IBMStreams / streamsx.json

Toolkit for working with JSON in SPL applications.
http://ibmstreams.github.io/streamsx.json/
Other
3 stars 19 forks source link

Add support for mapping a json path to primitive attributes #80

Closed erelsibm closed 6 years ago

erelsibm commented 7 years ago

for example consider the following json: {"name" : "John", "age" : 20 , "address" : { "state" : "NY", "country" : "USA" } }";

that should be parsed into the following tuple: stream<rstring name, int32 age, rstring state, rstring country> ParsedS = JSONToTuple(JsonS, JsonPaths) {}

leongor commented 7 years ago

Actually I developed 2 native functions for JSON parsing that I would like to submit for PR: extractFromJSON and queryJSON.
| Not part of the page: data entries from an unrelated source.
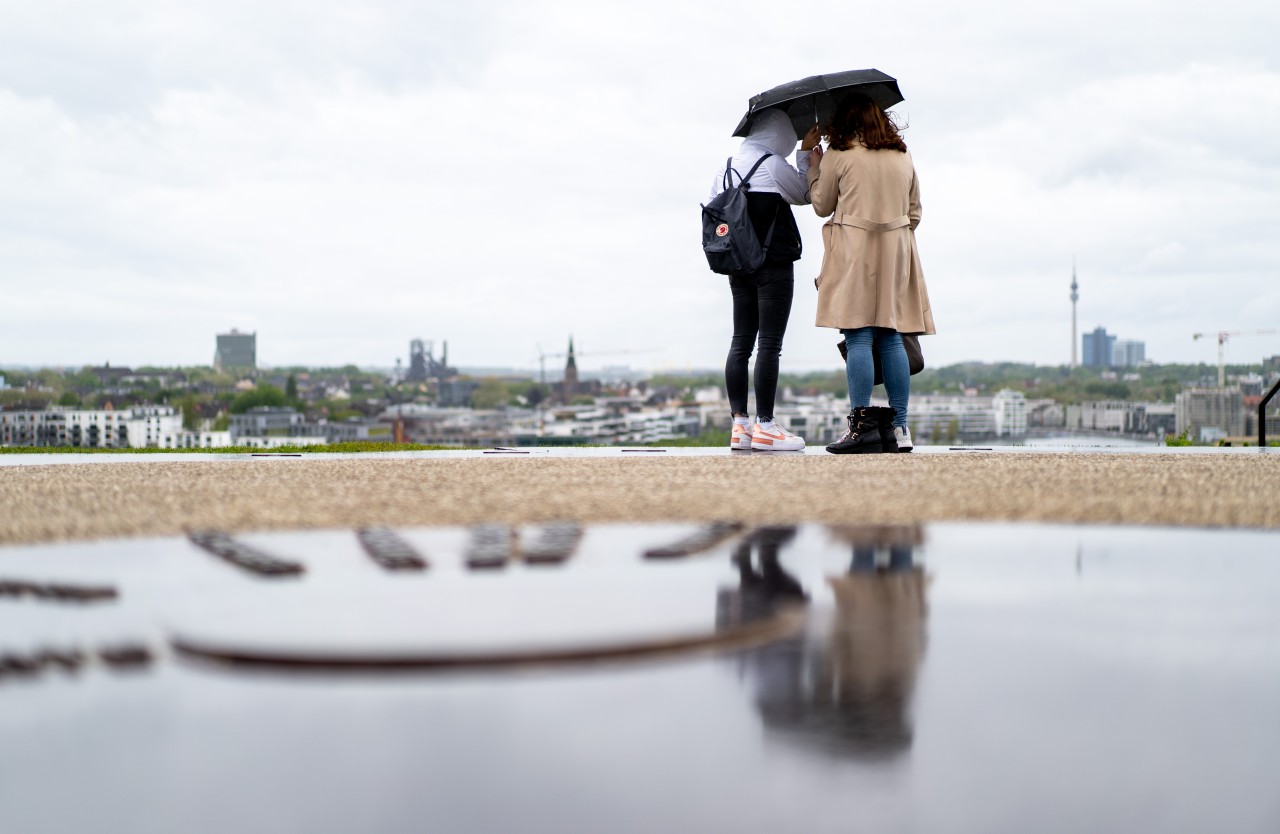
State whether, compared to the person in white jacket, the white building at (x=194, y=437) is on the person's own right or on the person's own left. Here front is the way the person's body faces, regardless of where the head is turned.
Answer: on the person's own left

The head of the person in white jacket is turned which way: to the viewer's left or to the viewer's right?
to the viewer's right

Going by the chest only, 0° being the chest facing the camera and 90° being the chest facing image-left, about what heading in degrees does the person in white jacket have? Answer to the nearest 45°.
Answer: approximately 225°

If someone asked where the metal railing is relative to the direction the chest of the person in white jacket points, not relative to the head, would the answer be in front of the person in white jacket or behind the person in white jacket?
in front

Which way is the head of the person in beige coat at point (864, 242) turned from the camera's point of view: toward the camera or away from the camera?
away from the camera

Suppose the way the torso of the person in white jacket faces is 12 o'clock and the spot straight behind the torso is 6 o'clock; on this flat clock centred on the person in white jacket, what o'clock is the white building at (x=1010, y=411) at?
The white building is roughly at 11 o'clock from the person in white jacket.
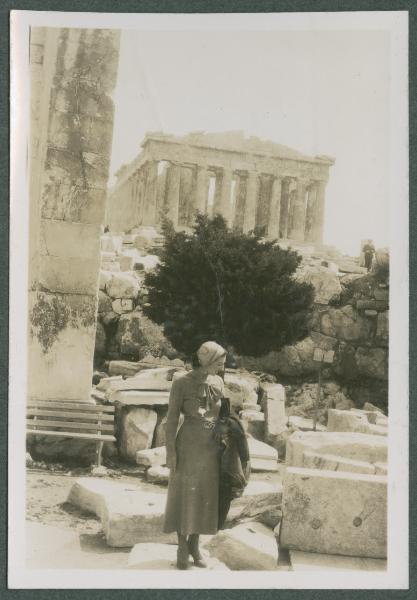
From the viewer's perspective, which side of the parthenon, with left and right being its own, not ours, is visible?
front
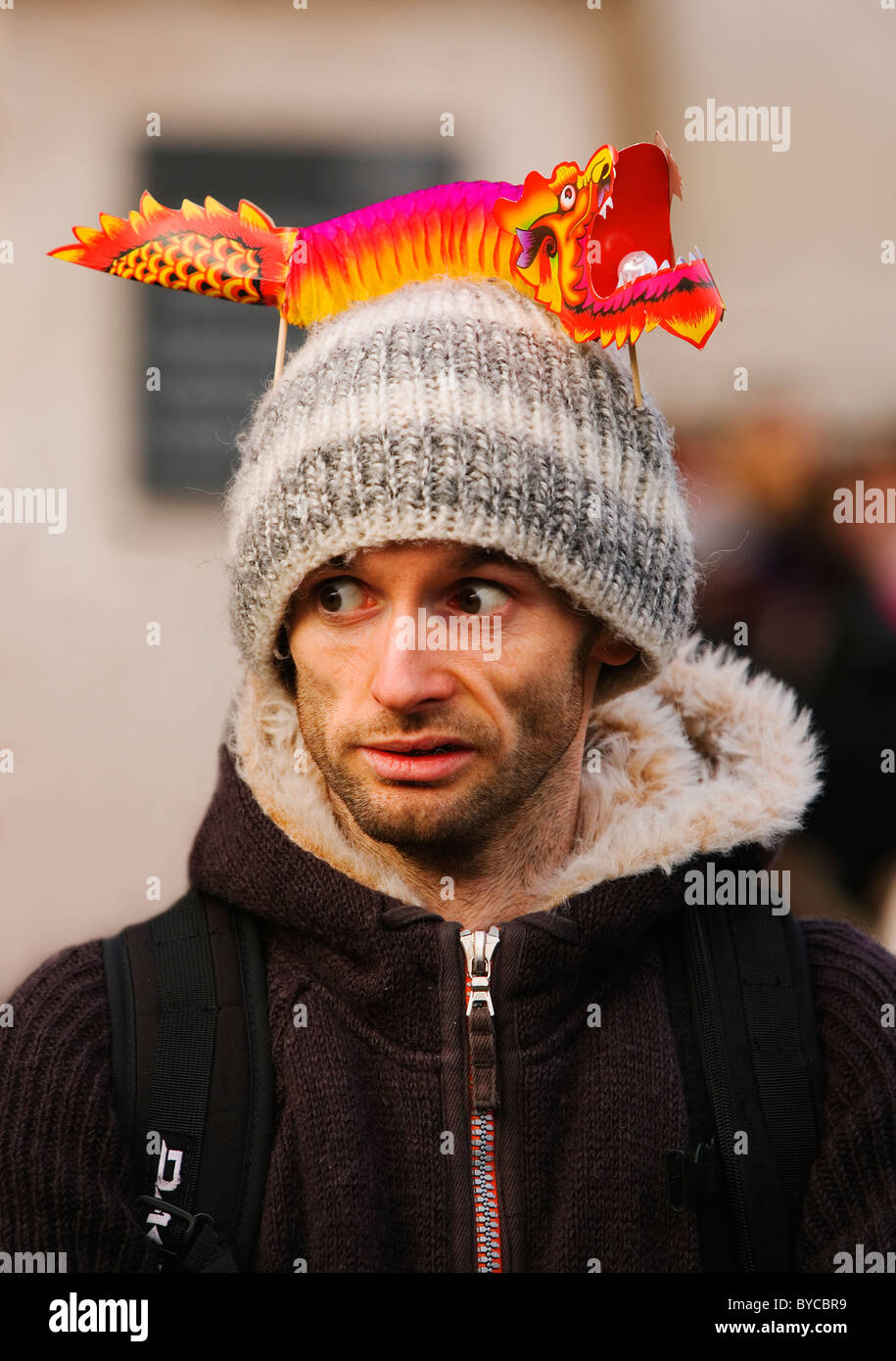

  1. extractFromJSON tries to find the best fit for all tuple attributes (thus easily can flatten the hierarchical JSON to one level tuple). It uses SAX parser approach.
  2. queryJSON gets JSON pointer path and returns a single value. It uses DOM parser approach.
ilanprager commented 7 years ago

We need to be able to submit multiple JSON Paths, rather than build up the target tuple one field at a time.

leongor commented 7 years ago

Why not call queryJSON multiple times like this:

... output OutStream: x = queryJSON(jsonStr, "/root/a/x"), y = queryJSON(jsonStr, "/root/b/y") ...

schubon commented 7 years ago

Consider the following json: {"name" : "John", "age" : 25 , "partner" : { "name" : "Mary", "age" : 21 } }, "children" : [ { "name" : "Kathy", "age" : 5 }, { "name" : "Peter", "age" : 3 }] };

What should the flat tuplelook like?

erelsibm commented 7 years ago

@schulz2 we could think about a way to map arrays to a flattened schema, but for now we don't support arrays

ilanprager commented 7 years ago

@leongor calling this multiple times will result in reparsing the json string which is inefficient - imagine that there's a message with a few hundred fields and we want to extract 20.

leongor commented 7 years ago

@ilanprager in the initial release yes, but I'm going to apply additional 'parseJSON' function that should be called once before 'queryJSON'.

leongor commented 7 years ago

I've added 'parseJSON' function, so now the JSON is parsed only once. Look at the sample here.

leongor commented 7 years ago

Merged - can be closed.